The book is organized by Parts which contain thematically related chapters. Part I deals with an overview of key elements in ICA practice and includes chapters on how arbitration is conducted under different legal systems such as common law, civil law, and shari'a law, as well as a chapter on cultural issues in international arbitration. Part II contains geographical regional overviews covering most regions of the world (Western Europe, Russia/NIS countries, Asia (particularly China & Hong Kong and the Indian Subcontinent), Middle East & North Africa, Latin America, the U.S., Canada, and Australia & New Zealand. Part III includes individual industry sector views of how ICA is conducted in individual industry and business sectors such as oil & gas, LNG, mining, construction, telecommunications, satellite communications, intellectual property, sports, banking & finance, insurance & reinsurance, securities, shipping & maritime, corporate shareholder and bankruptcy settings. These chapters are highly instructive because many of them were written by current or former in-house counsel in these industries or, in some cases, by outside counsel who focus on these industries. Part IV of the book describes recent trends at several major global commercial arbitration institutions such as the ICC, ICDR, LCIA, CPR and WIPO. Part V deals with questions of how technology has been changing ICA practice in recent years, including chapters relating to the use of technology by some major arbitral institutions, videoconferencing in ICA, and online arbitration of internet domain name and e-commerce cases.
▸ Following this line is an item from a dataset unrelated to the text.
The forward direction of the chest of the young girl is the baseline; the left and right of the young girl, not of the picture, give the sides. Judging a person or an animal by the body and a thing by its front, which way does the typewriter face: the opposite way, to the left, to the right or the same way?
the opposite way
Abstract of the Russian Chapter:
“General View on International Oil and Gas Arbitration in Russia/CIS Countries
The recent practice of settling disputes arising out of complex cross-border agreements involving major Russian/CIS oil and gas market players shows that international commercial arbitration is a widespread and recognized technique for effective disputes resolution.
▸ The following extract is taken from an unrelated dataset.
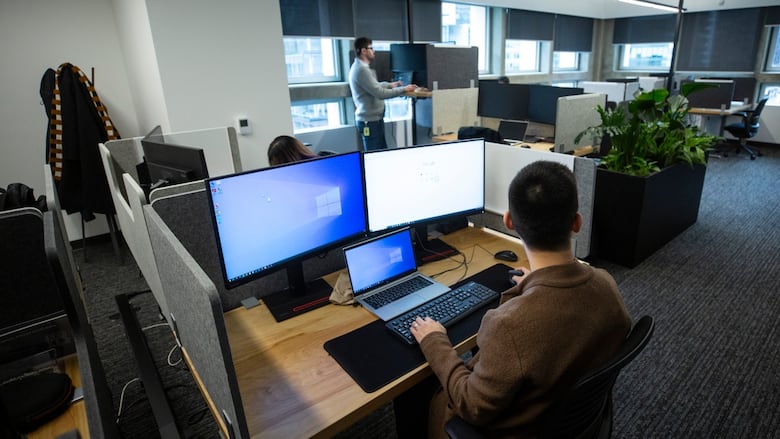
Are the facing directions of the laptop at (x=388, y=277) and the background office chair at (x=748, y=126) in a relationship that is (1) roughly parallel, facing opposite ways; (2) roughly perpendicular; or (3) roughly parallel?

The most preferred venues for oil and gas industry dispute resolution are leading arbitration centers and ad hoc arbitrations in Moscow, Stockholm, London and Paris. Russian legislation also provides an additional settlement arbitration mechanism for disputes between Russian/CIS and internal market players. Domestic disputes may be referred to arbitral tribunals established by major Russian oil and gas companies (Gazprom, Transneft, Lukoil). These arbitral tribunals are recognized as effective and qualified institutions to consider and resolve a significant number of internal market disputes in the sector.
The important feature of oil and gas sector disputes in Russia and other CIS countries is that it is often necessary to “divide” pure commercial matters, which are arbitrable, from those with heavy involvement of the state’s public interests in hydrocarbon production. The consequence of the latter is nonarbitrability of a number of disputes arising out of contracts involving oil and gas companies. Turning a blind eye to this feature may cause problems with recognition and enforcement of the arbitral awards in Russia and other CIS countries. However, in most cases the arbitral awards in the oil and gas sector are recognized and enforced by Russian courts on the general grounds that arbitral awards of all kinds of disputes should be enforced.”